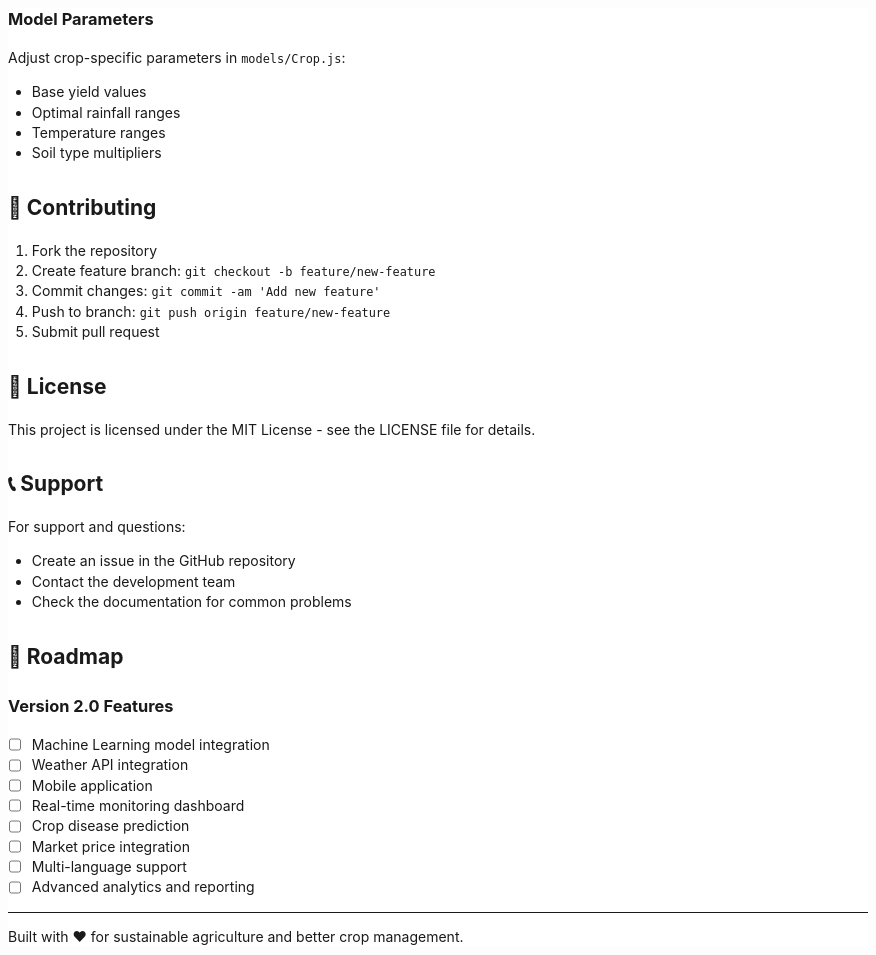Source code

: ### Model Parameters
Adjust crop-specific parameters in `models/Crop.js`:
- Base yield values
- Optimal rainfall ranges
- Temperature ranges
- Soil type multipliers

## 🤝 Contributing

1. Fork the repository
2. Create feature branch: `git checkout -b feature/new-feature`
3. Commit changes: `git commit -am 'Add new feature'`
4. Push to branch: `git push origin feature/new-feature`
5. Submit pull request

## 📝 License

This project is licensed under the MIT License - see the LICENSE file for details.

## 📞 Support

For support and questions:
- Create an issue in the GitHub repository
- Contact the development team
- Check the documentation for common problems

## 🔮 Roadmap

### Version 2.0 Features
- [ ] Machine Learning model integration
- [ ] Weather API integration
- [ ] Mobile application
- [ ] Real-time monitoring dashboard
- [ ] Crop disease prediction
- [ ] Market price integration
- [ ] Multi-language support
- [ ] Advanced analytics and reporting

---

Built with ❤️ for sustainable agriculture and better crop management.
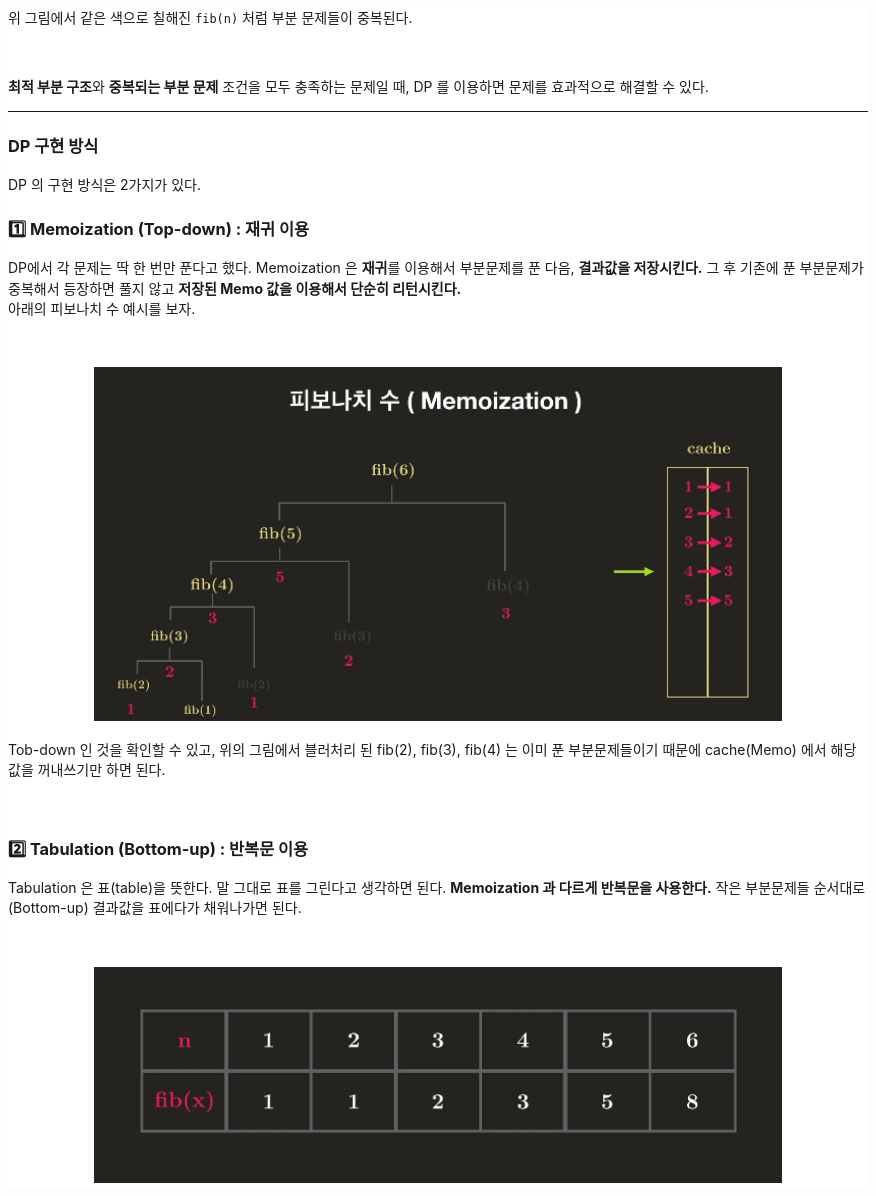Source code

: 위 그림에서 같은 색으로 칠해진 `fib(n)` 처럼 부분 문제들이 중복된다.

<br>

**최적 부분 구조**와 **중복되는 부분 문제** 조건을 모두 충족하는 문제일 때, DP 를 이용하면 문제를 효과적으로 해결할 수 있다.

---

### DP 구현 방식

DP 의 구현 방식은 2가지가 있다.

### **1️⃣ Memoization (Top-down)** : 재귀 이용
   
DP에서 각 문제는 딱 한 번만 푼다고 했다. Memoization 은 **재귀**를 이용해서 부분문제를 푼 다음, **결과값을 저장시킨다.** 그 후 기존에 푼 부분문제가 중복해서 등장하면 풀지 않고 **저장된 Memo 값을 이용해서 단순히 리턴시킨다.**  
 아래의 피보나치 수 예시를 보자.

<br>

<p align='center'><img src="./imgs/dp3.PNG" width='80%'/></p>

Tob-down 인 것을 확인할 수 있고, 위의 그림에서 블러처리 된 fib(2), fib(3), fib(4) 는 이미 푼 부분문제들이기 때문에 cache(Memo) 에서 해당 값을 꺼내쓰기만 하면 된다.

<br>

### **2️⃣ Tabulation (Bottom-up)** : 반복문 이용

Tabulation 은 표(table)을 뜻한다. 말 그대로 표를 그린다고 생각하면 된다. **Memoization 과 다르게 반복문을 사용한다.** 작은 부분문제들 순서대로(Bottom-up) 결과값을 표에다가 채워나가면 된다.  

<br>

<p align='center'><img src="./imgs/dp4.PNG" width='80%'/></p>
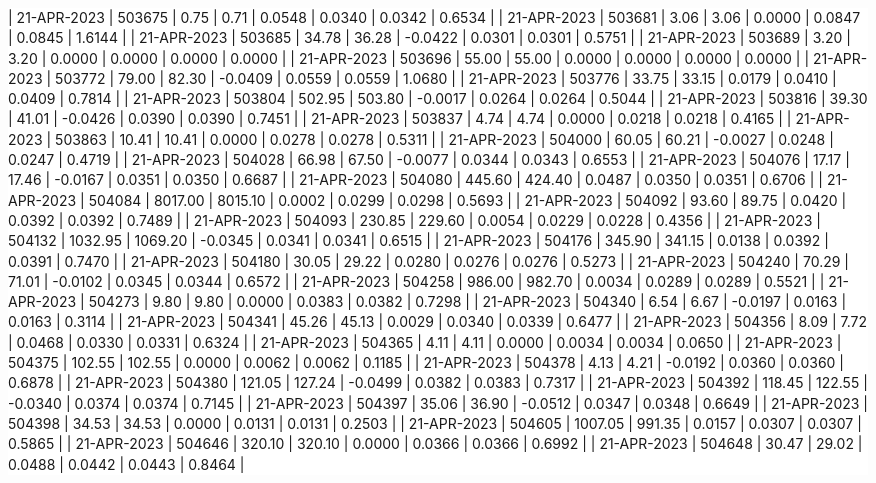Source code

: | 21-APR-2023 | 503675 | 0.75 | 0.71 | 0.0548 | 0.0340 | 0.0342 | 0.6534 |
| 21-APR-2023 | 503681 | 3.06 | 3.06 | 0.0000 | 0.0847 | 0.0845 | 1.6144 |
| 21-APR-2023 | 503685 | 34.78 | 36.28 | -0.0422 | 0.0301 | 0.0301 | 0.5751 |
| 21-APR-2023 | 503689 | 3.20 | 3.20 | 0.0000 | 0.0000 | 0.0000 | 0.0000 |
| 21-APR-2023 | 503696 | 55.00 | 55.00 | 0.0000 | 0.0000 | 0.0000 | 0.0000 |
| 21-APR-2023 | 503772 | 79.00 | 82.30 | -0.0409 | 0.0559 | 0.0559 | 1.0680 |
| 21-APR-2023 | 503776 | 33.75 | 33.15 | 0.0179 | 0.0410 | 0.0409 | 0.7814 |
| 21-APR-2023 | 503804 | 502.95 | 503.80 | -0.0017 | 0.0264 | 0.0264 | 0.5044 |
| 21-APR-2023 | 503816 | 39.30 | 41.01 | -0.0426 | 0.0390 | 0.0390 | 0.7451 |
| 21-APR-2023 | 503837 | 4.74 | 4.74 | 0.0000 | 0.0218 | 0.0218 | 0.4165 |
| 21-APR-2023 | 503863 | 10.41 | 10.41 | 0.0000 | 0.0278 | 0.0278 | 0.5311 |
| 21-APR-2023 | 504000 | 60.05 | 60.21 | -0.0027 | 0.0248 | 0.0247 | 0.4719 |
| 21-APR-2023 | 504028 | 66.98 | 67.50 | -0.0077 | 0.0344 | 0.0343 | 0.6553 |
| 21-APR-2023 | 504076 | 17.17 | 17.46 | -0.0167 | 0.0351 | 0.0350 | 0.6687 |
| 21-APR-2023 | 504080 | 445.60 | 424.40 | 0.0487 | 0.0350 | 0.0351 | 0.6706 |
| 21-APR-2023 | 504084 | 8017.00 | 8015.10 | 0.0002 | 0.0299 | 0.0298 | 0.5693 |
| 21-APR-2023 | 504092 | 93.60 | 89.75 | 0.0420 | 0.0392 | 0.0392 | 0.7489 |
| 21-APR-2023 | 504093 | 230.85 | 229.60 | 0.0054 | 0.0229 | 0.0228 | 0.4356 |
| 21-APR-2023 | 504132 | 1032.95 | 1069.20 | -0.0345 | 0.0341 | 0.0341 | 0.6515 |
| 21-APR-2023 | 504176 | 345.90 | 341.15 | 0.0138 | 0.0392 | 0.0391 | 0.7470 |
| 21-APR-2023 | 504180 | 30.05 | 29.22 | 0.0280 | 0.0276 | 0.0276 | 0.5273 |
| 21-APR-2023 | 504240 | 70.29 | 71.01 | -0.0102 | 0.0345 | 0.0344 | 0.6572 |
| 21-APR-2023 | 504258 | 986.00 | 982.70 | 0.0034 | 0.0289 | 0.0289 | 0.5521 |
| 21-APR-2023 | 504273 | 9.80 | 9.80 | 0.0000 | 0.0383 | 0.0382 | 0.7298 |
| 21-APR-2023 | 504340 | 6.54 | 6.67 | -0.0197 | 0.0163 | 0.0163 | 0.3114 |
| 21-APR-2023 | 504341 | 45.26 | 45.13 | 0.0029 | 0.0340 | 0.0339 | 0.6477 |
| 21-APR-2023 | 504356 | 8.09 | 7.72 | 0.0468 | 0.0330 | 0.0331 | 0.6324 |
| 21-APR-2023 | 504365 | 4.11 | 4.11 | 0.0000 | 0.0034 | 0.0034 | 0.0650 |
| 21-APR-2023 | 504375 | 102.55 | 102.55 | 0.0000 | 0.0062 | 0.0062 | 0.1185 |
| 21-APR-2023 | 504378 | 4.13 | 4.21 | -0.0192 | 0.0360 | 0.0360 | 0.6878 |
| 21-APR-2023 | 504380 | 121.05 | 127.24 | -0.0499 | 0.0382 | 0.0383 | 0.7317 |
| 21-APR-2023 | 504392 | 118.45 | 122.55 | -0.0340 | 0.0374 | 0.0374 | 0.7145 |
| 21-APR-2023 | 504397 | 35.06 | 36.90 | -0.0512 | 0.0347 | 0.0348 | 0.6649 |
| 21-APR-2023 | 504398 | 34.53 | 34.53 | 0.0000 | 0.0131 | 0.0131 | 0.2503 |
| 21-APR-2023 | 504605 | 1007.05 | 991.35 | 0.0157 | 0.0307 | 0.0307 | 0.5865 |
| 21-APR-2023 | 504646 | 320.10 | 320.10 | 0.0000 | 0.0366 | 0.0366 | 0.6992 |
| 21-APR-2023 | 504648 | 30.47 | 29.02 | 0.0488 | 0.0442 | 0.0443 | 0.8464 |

◇ ◇ ◇ ◇ ◇

◆ WHAT NEEDS TO BE DONE
Gather every line above that contains the word "ranges" and copy each one out. Case counts.

◆ FINISHED EXERCISE
- Optimal rainfall ranges
- Temperature ranges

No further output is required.